Monday, January 15th, 2024 Posted by Jim Thacker

Marvelous Designer creator wins Sci-Tech Academy Award

CLO Virtual Fashion co-founder Jaden Oh has won a Scientific and Technical Academy Award for his work on 3D clothing creation software Marvelous Designer.

Other Sci-Tech awards – the Oscars of the technology world – go to the creators of key open standards in VFX and feature animation, including USD, OpenVDB and Alembic.

The physical awards will be presented at a ceremony in Hollywood next month.

Marvelous Designer: from digital cosplay tool to Sci-Tech Award-winnning app
Marvelous Designer becomes the latest CG application to be recognized at the Scientific and Technical Awards.

The software enables artists to create digital clothing using a workflow similar to that for physical garments, stitching together virtual 2D pattern pieces and draping the fabric over a 3D avatar.

Originally targeted at the cosplay community, Marvelous Designer was first adopted in movie production by Weta Digital, which used it for 2011 animated feature The Adventures of Tintin.

Since then, it has been widely used on animated features and VFX movies, including Doctor Strange in the Multiverse of Madness and Avengers: Infinity War.

(Inset) CLO Virtual Fashion founder Jaden Oh, and the software he helped create, Sci-Tech Award-winnning 3D clothing design tool Marvelous Designer.

Unusually for a Sci-Tech Award, the Academy Plaque goes to a single person, Jaden Oh, co-founder of Marvelous Designer’s developer, CLO Virtual Fashion.

Oh wrote the initial prototype for the software while still at school, going on to found CLO Virtual Fashion after completing a PhD at the Korea Advanced Institute of Science and Technology.

The Academy citation notes his role in guiding CLO Virtual Fashion’s team of engineers and UX designers to “raise the quality of appearance and motion in digital wardrobe creations”.

2016 Pixar short Piper became the first movie produced using a pipeline based around Universal Scene Description. USD is now the industry standard for exchanging complex scene data.

USD’s principal architects win an Academy Plaque
Other Academy Plaques go to the creators of two of the key open standards used in modern VFX and animation pipelines: Universal Scene Description (USD) and OpenVDB.

In the case of USD, the award goes to five Pixar staff, including team lead and chief architect Sebastian Grassia.

Developed in-house at the animation studio, and open-sourced in 2016, USD was designed as a standard format for exchanging complex scene data between applications.
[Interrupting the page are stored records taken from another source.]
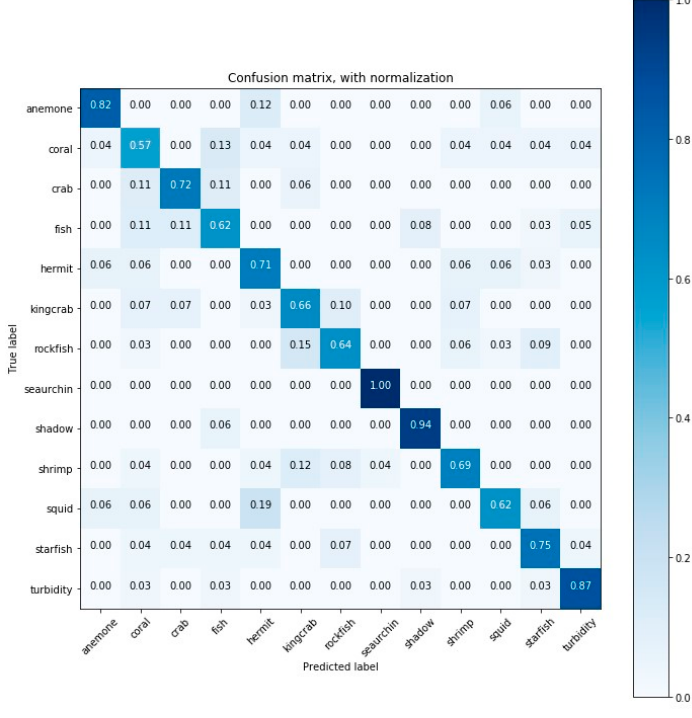
Figure A11. Confusion matrix for the classification results (accuracy) obtained by CNN-4.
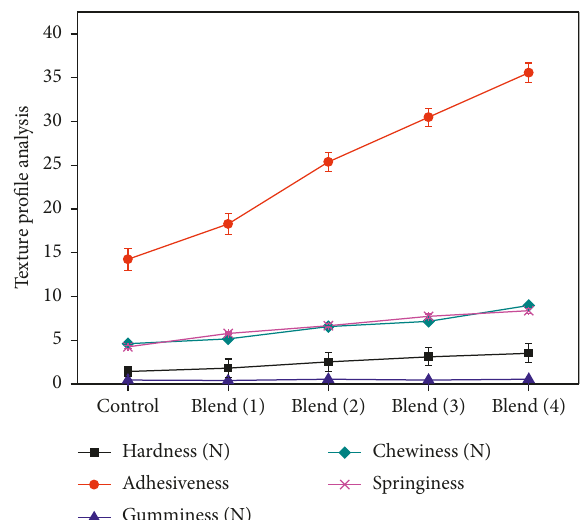
Figure 5: Texture profile analysis of pan bread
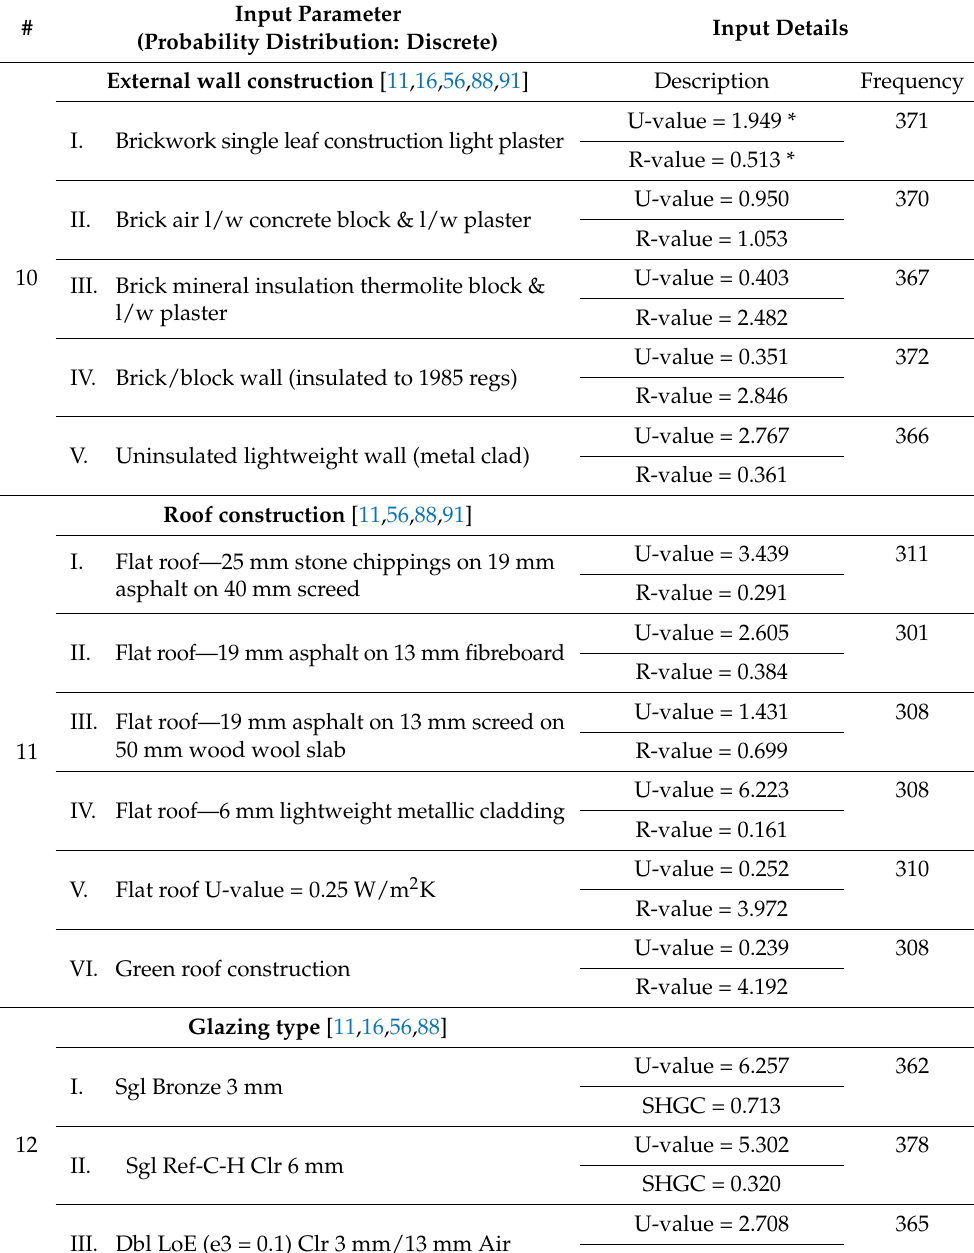
Table 2. Statistical output and distribution profiles for discrete distribution characteristics of input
It is now natively supported by the key applications used in VFX and animation production, including both proprietary software and off-the-shelf tools like Houdini and Maya.

The Academy citation describes USD as the “first open-source scene description framework capable of accommodating the full scope of the production workflow”, whose “wide adoption has made it a de facto interchange format of 3D scenes … across the motion picture industry.”

Development of USD is now overseen by the Alliance for OpenUSD, a consortium of tech giants that aims to make USD an ISO-ratified standard across a wider range of industries.

The OpenVDB sizzle reel. Developed at DreamWorks Animation, the volumetric data format is now one of the key industry technologies overseen by the Academy Software Foundation.

OpenVDB creators get their second Sci-Tech Awards
In the case of OpenVDB, the Academy Plaque goes to its principal creator and architect, Ken Museth, and two other former DreamWorks Animation staff, Peter Cucka and Mihai Aldén.

Developed in-house at DreamWorks, and open-sourced in 2012, the volumetric data format is now universally supported in VFX software, forming part of the VFX Reference Platform.

The Academy citation describes OpenVDB as a standard for “efficiently representing complex volumetric effects, such as water, fire and smoke”.

The plaque is the second Sci-Tech Award that OpenVDB has received, the same trio of developers having received an Academy Certificate in 2015.

In addition, one of this year’s certificates goes to the developers responsible for expanding OpenVDB’s feature set, including Jeff Lait, Senior Mathematician at Houdini developer SideFX.

Other awards for Alembic and Dolby Atmos developers
A further certificate goes to the creators of another, slightly older interchange standard, Alembic, including Sony Pictures Imageworks Principal Software Engineer Lucas Miller, and former Industrial Light & Magic Lead TD Christopher Horvath.

Developed at Imageworks and ILM in 2011, and also now part of the VFX Reference Platform, Alembic is widely used to exchange baked simulation and animation data between applications.

The Academy citation notes its “high-efficiency caching” of baked data “across the digital production pipeline”.

Other 2024 Scientific and Technical Awards go to the developers of technologies used in theatrical laser projection systems, and to Dolby Atmos cinema surround sound.